Bernie Ecclestone insists he was both reliable and truthful during his High Court case despite the judge saying otherwise.
On Thursday, the F1 supremo escaped paying Constantin Medien $144 million after judge Guy Newey ruled that there was "no loss to Constantin" through Ecclestone's "corrupt arrangement" with jailed German banker Gerhard Gribkowsky.
But while Ecclestone may have saved a few dollars, the verdict on the 83-year-old's character was damning.
Not only did Judge Newey stated that Ecclestone had entered a "corrupt agreement", he believed the payment to Gribkowsky during the sale of F1 to CVC was "a bribe."

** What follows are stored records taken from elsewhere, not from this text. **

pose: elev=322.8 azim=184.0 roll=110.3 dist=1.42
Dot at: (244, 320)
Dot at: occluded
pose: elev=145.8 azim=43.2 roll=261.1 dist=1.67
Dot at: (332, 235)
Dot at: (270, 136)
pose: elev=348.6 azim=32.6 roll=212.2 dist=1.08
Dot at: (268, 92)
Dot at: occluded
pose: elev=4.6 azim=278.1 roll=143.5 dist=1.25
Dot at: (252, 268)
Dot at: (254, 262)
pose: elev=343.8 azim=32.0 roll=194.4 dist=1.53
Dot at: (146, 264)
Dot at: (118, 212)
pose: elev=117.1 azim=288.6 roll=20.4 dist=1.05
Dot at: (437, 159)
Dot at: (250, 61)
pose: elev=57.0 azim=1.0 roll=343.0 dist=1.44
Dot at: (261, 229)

He added that he finds it "impossible to regard him (Ecclestone) as a reliable or truthful witness."
However, Ecclestone insists he was both reliable and truthful.

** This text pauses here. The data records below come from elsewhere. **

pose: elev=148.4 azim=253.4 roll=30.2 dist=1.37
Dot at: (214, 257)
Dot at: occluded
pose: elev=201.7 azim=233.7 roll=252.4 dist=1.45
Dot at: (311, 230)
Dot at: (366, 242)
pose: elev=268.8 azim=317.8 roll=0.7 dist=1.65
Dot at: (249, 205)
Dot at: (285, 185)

"He's come up with an opinion, he thought I didn't tell the truth and I wasn't reliable. I was reliable because I turned up on time. I think I answered truthfully the questions I was asked," he told Reuters.
The F1 supremo also again denied that he paid a bribe to Gribkowsky.
"An awful lot of money to pay to somebody to keep your job.
"I've said he shook me down a bit. And I was a bit stupid to go along with it. It was cheaper to pay him ... than have the revenue (the tax authorities) climb all over me for three or four years when I had to prove something that he'd said didn't happen."
But while this case may be over, Ecclestone now faces bribery charges in Germany with that set to begin in April.
For now, though, he remains the man at the helm of F1 although no longer in charge having stepping down from the board.
"I'm still running the business, as I've always run it," he added.